**Problem to work on:** All the data should come back exactly as it was given.

++++++++++

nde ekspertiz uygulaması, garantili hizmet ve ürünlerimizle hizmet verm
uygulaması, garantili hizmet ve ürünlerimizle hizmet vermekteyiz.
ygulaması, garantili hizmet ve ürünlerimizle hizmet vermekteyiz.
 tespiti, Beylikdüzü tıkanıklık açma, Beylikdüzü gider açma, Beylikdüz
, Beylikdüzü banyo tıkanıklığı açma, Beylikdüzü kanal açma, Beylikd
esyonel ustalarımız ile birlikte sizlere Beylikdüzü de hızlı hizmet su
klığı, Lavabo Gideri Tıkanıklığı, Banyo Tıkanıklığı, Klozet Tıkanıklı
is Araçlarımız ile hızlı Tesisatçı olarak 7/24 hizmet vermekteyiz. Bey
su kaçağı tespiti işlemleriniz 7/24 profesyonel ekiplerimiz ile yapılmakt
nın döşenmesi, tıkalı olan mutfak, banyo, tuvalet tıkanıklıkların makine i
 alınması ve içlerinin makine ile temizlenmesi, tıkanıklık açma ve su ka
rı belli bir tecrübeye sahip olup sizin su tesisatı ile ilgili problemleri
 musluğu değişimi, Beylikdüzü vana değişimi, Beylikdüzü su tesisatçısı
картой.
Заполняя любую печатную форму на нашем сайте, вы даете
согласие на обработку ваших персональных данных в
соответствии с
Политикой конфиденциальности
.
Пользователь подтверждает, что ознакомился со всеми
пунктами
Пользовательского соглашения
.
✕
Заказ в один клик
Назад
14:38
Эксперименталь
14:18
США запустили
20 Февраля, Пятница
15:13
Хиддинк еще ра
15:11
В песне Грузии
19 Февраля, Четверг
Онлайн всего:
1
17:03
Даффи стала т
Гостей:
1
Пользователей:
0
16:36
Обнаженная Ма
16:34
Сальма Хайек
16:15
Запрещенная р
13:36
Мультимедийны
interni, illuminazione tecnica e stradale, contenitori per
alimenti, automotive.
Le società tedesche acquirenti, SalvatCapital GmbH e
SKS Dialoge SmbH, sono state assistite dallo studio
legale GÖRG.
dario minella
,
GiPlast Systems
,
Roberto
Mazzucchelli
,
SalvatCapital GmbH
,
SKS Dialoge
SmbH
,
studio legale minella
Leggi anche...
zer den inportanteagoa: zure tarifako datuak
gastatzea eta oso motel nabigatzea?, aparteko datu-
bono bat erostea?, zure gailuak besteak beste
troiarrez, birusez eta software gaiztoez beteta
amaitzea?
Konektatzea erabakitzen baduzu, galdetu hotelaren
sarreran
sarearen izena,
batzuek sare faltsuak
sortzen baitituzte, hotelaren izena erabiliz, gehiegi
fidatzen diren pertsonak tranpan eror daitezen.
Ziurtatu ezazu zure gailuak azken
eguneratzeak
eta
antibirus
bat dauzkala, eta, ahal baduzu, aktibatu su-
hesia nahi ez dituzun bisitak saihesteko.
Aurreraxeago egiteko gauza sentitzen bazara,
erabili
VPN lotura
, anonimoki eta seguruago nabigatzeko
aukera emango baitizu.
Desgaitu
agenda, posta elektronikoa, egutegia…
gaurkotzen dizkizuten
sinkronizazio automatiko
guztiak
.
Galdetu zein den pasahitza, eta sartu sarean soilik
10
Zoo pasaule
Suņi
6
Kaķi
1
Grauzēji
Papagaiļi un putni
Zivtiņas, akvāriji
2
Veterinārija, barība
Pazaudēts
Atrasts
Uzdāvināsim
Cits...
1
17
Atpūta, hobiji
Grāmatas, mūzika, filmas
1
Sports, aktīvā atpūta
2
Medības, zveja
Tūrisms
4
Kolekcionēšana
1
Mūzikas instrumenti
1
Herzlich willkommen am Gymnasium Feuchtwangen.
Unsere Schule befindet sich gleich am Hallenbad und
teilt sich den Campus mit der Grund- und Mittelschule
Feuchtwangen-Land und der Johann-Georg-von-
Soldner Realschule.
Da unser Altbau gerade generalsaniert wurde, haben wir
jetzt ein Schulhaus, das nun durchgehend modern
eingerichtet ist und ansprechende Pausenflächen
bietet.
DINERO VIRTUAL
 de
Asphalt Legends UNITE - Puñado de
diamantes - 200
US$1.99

++++++++++

**Response to this task:**
nde ekspertiz uygulaması, garantili hizmet ve ürünlerimizle hizmet verm
uygulaması, garantili hizmet ve ürünlerimizle hizmet vermekteyiz.
ygulaması, garantili hizmet ve ürünlerimizle hizmet vermekteyiz.
 tespiti, Beylikdüzü tıkanıklık açma, Beylikdüzü gider açma, Beylikdüz
, Beylikdüzü banyo tıkanıklığı açma, Beylikdüzü kanal açma, Beylikd
esyonel ustalarımız ile birlikte sizlere Beylikdüzü de hızlı hizmet su
klığı, Lavabo Gideri Tıkanıklığı, Banyo Tıkanıklığı, Klozet Tıkanıklı
is Araçlarımız ile hızlı Tesisatçı olarak 7/24 hizmet vermekteyiz. Bey
su kaçağı tespiti işlemleriniz 7/24 profesyonel ekiplerimiz ile yapılmakt
nın döşenmesi, tıkalı olan mutfak, banyo, tuvalet tıkanıklıkların makine i
 alınması ve içlerinin makine ile temizlenmesi, tıkanıklık açma ve su ka
rı belli bir tecrübeye sahip olup sizin su tesisatı ile ilgili problemleri
 musluğu değişimi, Beylikdüzü vana değişimi, Beylikdüzü su tesisatçısı
картой.
Заполняя любую печатную форму на нашем сайте, вы даете
согласие на обработку ваших персональных данных в
соответствии с
Политикой конфиденциальности
.
Пользователь подтверждает, что ознакомился со всеми
пунктами
Пользовательского соглашения
.
✕
Заказ в один клик
Назад
14:38
Эксперименталь
14:18
США запустили
20 Февраля, Пятница
15:13
Хиддинк еще ра
15:11
В песне Грузии
19 Февраля, Четверг
Онлайн всего:
1
17:03
Даффи стала т
Гостей:
1
Пользователей:
0
16:36
Обнаженная Ма
16:34
Сальма Хайек
16:15
Запрещенная р
13:36
Мультимедийны
interni, illuminazione tecnica e stradale, contenitori per
alimenti, automotive.
Le società tedesche acquirenti, SalvatCapital GmbH e
SKS Dialoge SmbH, sono state assistite dallo studio
legale GÖRG.
dario minella
,
GiPlast Systems
,
Roberto
Mazzucchelli
,
SalvatCapital GmbH
,
SKS Dialoge
SmbH
,
studio legale minella
Leggi anche...
zer den inportanteagoa: zure tarifako datuak
gastatzea eta oso motel nabigatzea?, aparteko datu-
bono bat erostea?, zure gailuak besteak beste
troiarrez, birusez eta software gaiztoez beteta
amaitzea?
Konektatzea erabakitzen baduzu, galdetu hotelaren
sarreran
sarearen izena,
batzuek sare faltsuak
sortzen baitituzte, hotelaren izena erabiliz, gehiegi
fidatzen diren pertsonak tranpan eror daitezen.
Ziurtatu ezazu zure gailuak azken
eguneratzeak
eta
antibirus
bat dauzkala, eta, ahal baduzu, aktibatu su-
hesia nahi ez dituzun bisitak saihesteko.
Aurreraxeago egiteko gauza sentitzen bazara,
erabili
VPN lotura
, anonimoki eta seguruago nabigatzeko
aukera emango baitizu.
Desgaitu
agenda, posta elektronikoa, egutegia…
gaurkotzen dizkizuten
sinkronizazio automatiko
guztiak
.
Galdetu zein den pasahitza, eta sartu sarean soilik
10
Zoo pasaule
Suņi
6
Kaķi
1
Grauzēji
Papagaiļi un putni
Zivtiņas, akvāriji
2
Veterinārija, barība
Pazaudēts
Atrasts
Uzdāvināsim
Cits...
1
17
Atpūta, hobiji
Grāmatas, mūzika, filmas
1
Sports, aktīvā atpūta
2
Medības, zveja
Tūrisms
4
Kolekcionēšana
1
Mūzikas instrumenti
1
Herzlich willkommen am Gymnasium Feuchtwangen.
Unsere Schule befindet sich gleich am Hallenbad und
teilt sich den Campus mit der Grund- und Mittelschule
Feuchtwangen-Land und der Johann-Georg-von-
Soldner Realschule.
Da unser Altbau gerade generalsaniert wurde, haben wir
jetzt ein Schulhaus, das nun durchgehend modern
eingerichtet ist und ansprechende Pausenflächen
bietet.
DINERO VIRTUAL
 de
Asphalt Legends UNITE - Puñado de
diamantes - 200
US$1.99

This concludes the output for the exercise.